HIV, the virus behind the AIDS pandemic, traces back to a simian virus found in a subspecies of chimpanzee called Pan troglodytes troglodytes in Central Africa. The virus crossed into humans at least twice, producing different groups of HIV-1. HIV-2, a less widespread form, came from a different primate entirely: the sooty mangabey monkey. Both crossovers likely happened through hunting and butchering of bushmeat.

Bubonic plague, which killed roughly a third of Europe’s population in the 14th century, is caused by a bacterium that cycles naturally among wild rodents and spreads to humans through flea bites. Dense rat populations in medieval cities created ideal conditions for explosive outbreaks. The last urban plague outbreak in the United States hit Los Angeles in 1924.

COVID-19 fits the pattern as well. While the precise intermediate host remains debated, SARS-CoV-2 is closely related to coronaviruses found in bats, consistent with the zoonotic origins of the original SARS virus in 2003 and MERS in 2012.

Pandemics With No Animal Origin

Cholera has caused seven recognized pandemics since 1817, and none of them required an animal host. The bacterium lives in brackish and coastal waters and spreads when people drink contaminated water or eat contaminated food. Large outbreaks are typically tied to poor sanitation, contaminated water supplies, or food from street vendors. While raw shellfish can carry the bacterium, the shellfish aren’t a reservoir in the way bats or rodents are for viruses. They’re simply a vehicle.

Smallpox, one of the deadliest diseases in human history, was exclusively a human pathogen. It had no animal reservoir whatsoever. The same is true of polio. Both viruses spread only from person to person, which is precisely what made their eradication (or near-eradication, in polio’s case) theoretically possible. If a virus can hide in an animal population and jump back into humans later, eliminating it from people alone isn’t enough.

Tuberculosis offers a more nuanced case. Modern TB is caused by a bacterium whose ancestors were human-restricted. All members of the tuberculosis complex descend from a single human-adapted ancestor. The cattle form of the disease, often assumed to be the original source, actually evolved more recently and is the newest member of the family. So TB didn’t jump from cows to people. It went the other direction.

Environmental Reservoirs Beyond Animals

Some infectious agents live in soil or water rather than in any animal host. Fungal diseases like histoplasmosis originate from organisms that multiply in soil. Legionnaires’ disease outbreaks are traced to water in cooling towers and air conditioning systems, where the bacterium thrives.

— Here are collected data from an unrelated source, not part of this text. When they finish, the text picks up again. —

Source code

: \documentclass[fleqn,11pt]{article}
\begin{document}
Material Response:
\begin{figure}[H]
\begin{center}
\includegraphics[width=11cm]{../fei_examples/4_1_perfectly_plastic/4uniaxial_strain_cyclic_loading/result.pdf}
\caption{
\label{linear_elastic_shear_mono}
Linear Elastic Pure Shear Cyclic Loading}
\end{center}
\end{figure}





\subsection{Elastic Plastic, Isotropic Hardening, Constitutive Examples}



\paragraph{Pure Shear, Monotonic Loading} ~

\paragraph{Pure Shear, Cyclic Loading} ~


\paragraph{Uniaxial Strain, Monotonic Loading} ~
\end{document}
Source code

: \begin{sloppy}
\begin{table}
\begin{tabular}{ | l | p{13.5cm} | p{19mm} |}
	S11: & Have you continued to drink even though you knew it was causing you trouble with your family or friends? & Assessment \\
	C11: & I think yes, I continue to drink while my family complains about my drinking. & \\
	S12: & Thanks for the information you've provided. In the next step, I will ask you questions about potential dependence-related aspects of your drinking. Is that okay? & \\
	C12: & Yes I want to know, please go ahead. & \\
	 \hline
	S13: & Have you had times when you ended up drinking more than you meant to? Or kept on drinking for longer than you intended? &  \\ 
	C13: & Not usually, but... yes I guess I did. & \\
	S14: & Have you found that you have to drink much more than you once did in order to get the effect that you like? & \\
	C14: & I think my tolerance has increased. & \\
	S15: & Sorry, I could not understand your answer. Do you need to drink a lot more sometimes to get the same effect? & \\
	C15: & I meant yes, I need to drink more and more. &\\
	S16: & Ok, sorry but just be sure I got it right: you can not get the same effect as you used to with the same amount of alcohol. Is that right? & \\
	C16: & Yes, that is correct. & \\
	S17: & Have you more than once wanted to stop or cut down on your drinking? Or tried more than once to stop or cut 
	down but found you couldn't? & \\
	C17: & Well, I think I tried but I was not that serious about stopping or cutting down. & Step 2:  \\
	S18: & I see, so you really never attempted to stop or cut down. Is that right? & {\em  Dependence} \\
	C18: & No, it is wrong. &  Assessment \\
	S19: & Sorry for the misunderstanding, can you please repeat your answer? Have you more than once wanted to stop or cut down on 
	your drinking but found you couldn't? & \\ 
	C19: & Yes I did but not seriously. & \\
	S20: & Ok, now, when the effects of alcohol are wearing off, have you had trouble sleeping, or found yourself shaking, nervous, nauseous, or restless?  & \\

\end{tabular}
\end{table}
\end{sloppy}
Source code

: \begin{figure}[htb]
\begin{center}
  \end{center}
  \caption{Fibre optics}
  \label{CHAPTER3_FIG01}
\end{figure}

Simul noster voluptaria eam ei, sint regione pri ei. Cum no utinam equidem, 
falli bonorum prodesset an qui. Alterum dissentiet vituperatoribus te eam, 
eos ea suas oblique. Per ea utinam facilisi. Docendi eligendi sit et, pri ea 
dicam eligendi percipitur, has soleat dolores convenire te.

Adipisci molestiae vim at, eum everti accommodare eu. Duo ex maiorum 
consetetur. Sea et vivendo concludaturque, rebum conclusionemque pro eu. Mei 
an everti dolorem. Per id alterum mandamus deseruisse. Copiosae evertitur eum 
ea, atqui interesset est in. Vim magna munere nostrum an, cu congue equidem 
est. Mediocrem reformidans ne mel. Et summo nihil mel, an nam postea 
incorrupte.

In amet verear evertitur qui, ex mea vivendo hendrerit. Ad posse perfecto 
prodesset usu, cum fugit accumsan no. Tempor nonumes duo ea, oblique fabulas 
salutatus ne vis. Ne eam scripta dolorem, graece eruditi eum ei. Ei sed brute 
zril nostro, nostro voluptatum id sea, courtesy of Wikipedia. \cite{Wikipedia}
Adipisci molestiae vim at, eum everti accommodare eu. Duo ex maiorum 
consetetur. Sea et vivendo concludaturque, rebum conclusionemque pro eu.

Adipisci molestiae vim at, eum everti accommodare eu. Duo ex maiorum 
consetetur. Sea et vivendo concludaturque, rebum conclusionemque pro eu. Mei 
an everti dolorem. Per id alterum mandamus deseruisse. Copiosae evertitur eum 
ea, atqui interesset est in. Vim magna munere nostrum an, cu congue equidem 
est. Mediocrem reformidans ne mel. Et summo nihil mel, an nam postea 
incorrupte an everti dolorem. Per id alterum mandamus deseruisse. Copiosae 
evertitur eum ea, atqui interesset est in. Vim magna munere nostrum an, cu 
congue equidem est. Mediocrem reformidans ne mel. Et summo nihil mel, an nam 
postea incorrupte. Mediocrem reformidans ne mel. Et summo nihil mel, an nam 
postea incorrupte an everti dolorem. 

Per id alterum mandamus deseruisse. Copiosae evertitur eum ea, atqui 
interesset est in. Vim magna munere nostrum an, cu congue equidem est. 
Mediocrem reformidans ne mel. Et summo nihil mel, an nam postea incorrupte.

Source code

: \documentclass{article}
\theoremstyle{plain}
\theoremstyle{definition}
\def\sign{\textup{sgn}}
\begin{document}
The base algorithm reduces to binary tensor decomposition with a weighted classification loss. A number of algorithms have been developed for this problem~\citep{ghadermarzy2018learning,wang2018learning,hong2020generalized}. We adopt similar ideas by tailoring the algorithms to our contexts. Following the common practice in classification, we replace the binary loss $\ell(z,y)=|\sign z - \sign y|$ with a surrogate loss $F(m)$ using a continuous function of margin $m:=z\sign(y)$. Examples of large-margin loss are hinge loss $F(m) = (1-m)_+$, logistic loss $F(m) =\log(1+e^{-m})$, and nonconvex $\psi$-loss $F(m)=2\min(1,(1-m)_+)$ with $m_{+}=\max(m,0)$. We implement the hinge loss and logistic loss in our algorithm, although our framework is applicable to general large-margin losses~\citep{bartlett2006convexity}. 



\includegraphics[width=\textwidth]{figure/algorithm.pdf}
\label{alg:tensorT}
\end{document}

Hookworm spreads through direct contact with contaminated soil. These pathogens don’t need an animal to reach humans. They simply need the right environmental conditions.

None of these environmental pathogens have caused pandemics on the scale of influenza or plague, but they demonstrate that the animal-to-human pathway isn’t the only route. Water, soil, and human-built infrastructure can all serve as launching points for outbreaks.

Why Animal Origins Dominate

The reason most pandemics trace back to animals is partly a numbers game. Wildlife harbors an enormous diversity of viruses, bacteria, and parasites, many of which humans have never been exposed to and have no immunity against. When one of these pathogens develops the ability to infect human cells and then spread between people, it can move through an immunologically naive population with devastating speed.

Pathogens that have circulated in humans for centuries, like cholera or smallpox, tend to be better understood and more predictable. The biggest surprises, the ones that trigger new pandemics, almost always come from the animal world simply because that’s where the vast majority of unknown pathogens live. The WHO estimates that hundreds of thousands of viruses in mammals and birds have the potential to infect humans. Only a tiny fraction ever will, but the ones that do tend to define eras.

So while animals are responsible for the majority of pandemic threats, they aren’t responsible for all of them. Contaminated water, environmental bacteria, and strictly human-adapted viruses have all caused widespread devastation without any animal involvement. The pattern is clear but not absolute.